▸ **Page**
%%

Thank you Adena. We are ready for questions now.
(Operator instructions) The first question comes from the line of Rich Repetto - Sandler O'Neill. Rich Repetto - Sandler O'Neill: On the incremental revenues you are seeing, or that you expect in 4Q, the only one I wanted to ask a question about was on BX we are seeing a little share deterioration even from October. What is your view the sensitivity of your customers to the price change?
I would direct you back to what we call NASDAQ Classic because that pricing change went into effect November 1 and we have had a slight uptick in market share in the 3-4 days we have had here. Our comments with respect to the BX revenue we feel very comfortable with. Rich Repetto - Sandler O'Neill: On the regulatory front, the SEC are looking at dark pools and putting the limits on how much the dark pools can trade and a deeper look into IOI’s. Is this all incrementally positive? Is there a negative in here? Is there a negative way some of this stuff could impact you?
I certainly think that it is impossible to predict exactly how regulation would come out but we are comfortable the regulatory discussions ongoing right now will certainly be a significant net positive to NASDAQ OMX.
The next question comes from the line of Dan Fannon – Jefferies. Dan Fannon - Jefferies: IDCG continues to appear to be at the top end of your initiatives. I was wondering could you help us understand what the next step is going to be as these customers move from kind of shadow or test clearing to real participants. Is that just waiting for regulatory finality and what they are pushing for or is there something else we should be looking for?

%%

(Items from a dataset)
%%

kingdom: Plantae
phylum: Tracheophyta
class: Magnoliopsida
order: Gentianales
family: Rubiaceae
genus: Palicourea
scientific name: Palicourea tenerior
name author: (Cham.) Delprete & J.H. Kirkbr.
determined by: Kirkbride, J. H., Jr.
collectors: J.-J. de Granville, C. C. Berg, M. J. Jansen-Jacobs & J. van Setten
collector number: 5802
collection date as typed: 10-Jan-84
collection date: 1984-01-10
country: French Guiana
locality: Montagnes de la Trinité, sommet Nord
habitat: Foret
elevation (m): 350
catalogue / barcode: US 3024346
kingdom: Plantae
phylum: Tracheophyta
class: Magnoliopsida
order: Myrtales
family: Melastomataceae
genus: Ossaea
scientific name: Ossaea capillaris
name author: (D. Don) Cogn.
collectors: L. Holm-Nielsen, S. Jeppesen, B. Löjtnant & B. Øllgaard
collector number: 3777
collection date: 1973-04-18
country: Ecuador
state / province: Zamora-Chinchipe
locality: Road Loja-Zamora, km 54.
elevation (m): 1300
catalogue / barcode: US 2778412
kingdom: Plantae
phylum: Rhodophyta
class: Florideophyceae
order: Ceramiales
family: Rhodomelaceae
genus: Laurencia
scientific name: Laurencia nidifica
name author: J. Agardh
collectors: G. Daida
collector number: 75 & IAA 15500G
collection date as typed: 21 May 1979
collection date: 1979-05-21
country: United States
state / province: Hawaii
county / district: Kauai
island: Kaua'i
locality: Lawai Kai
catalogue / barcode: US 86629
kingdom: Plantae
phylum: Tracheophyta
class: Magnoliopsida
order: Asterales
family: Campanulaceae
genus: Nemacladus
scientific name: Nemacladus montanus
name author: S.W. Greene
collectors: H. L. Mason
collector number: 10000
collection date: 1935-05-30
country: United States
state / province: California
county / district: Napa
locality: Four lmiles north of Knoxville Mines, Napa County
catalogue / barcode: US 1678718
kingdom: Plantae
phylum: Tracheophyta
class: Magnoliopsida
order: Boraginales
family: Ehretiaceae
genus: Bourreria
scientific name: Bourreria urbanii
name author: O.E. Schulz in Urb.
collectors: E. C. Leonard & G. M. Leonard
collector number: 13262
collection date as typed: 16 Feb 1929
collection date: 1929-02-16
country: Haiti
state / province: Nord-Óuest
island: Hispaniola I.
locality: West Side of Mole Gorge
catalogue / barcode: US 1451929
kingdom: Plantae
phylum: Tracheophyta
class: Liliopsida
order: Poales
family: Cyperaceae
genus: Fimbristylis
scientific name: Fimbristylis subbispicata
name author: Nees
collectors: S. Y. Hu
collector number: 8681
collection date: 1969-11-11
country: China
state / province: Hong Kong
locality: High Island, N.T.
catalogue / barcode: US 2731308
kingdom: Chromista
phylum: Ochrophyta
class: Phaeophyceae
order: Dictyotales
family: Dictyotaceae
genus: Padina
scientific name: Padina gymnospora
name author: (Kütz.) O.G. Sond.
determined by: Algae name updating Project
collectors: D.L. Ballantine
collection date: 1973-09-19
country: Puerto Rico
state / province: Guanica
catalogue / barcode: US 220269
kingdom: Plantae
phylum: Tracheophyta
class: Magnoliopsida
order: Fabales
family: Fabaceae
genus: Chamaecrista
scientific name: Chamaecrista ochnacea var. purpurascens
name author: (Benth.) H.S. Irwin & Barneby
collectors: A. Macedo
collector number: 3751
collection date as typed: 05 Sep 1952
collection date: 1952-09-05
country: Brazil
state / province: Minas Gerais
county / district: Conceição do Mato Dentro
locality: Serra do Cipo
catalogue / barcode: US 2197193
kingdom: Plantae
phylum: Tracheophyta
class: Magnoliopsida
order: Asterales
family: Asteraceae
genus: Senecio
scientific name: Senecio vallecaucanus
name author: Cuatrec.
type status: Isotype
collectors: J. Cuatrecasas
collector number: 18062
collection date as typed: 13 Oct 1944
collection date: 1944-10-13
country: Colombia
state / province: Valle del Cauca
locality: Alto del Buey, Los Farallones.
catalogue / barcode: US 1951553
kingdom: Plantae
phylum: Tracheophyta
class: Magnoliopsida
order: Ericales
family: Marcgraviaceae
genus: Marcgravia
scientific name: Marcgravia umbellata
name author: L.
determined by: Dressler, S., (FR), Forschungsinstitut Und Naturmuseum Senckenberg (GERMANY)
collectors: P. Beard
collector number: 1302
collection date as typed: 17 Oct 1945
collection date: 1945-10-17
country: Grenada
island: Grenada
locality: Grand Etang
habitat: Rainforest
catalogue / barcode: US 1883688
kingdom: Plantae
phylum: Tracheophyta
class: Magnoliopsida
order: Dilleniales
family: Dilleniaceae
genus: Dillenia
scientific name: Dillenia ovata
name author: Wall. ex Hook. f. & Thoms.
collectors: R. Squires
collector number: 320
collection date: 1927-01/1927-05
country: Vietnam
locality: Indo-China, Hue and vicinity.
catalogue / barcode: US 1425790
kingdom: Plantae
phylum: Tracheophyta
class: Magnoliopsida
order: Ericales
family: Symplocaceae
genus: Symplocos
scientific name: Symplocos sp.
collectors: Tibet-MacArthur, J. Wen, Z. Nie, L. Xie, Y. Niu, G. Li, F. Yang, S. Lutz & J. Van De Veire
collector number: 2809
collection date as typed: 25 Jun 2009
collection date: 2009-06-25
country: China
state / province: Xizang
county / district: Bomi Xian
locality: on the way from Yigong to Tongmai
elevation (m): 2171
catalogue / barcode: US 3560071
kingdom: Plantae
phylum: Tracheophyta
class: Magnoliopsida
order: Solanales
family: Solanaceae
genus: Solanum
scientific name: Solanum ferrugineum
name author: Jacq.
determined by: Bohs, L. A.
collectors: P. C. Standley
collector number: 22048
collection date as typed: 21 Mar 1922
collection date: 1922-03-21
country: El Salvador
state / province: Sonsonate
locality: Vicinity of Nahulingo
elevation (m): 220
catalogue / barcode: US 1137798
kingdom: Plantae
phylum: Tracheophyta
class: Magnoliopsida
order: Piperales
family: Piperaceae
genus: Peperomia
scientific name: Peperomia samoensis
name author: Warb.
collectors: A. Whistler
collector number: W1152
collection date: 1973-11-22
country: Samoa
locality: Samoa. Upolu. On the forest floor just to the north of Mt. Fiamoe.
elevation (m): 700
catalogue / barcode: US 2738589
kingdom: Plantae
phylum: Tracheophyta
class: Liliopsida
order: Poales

%%

▸ **Instruction 1**
Please set down the part of the earnings call transcript starting with "(Operator instructions) The" and going on through "the price change?".
▸ **Instruction 2**
According to the earnings call transcript, on what date did the pricing change for NASDAQ Classic go into effect?
▸ **Instruction 3**
Continue the earnings call transcript from its last sentence.

▸ **Answer 1**
(Operator instructions) The first question comes from the line of Rich Repetto - Sandler O'Neill. Rich Repetto - Sandler O'Neill: On the incremental revenues you are seeing, or that you expect in 4Q, the only one I wanted to ask a question about was on BX we are seeing a little share deterioration even from October. What is your view the sensitivity of your customers to the price change?

▸ **Answer 2**
November 1

▸ **Answer 3**
I think there are a multitude of factors driving the different participants in the shadow clearing environment. I believe certainly at the extreme people wait for the actual legislation to be put into law but I think the vast majority of folks will move when they see the contours of how the legislation will play out and feel that there is a high degree of certainty around that. So the fact that the bills have moved through committee and now will go to the full house, I think the plan right now is the first week of December, is positive for us. What we are seeing in the channel clearing environment is the next step where people are meeting each other; where they are putting in contracts against each other and making sure it then meets in the shadow clearing system and they integrate it into their back office systems and the books and records are checking out. Beyond the dollar growth in the third quarter that was I think the substance growth of taking it to the next level of operational readiness. Dan Fannon - Jefferies: In the slides the break out for market technology discussed segment margins of about 14%. Can you remind us where they have been as I do believe that is an improvement and where you think they can go?
I believe in the second quarter we had margins of 12%. When we first closed on the OMX transaction it was essentially a breakeven business. So we do continue to show progress in our margins and we do believe as we continue to grow the business and achieve our strategic goals as well as continue to drive operational efficiency in the business it can very well be a 30% margin business for us and that is certainly what we are driving to.
I think there was a commitment it will be a 30% margin business. I am looking at [inaudible] as I say that. That’s the first time we said it.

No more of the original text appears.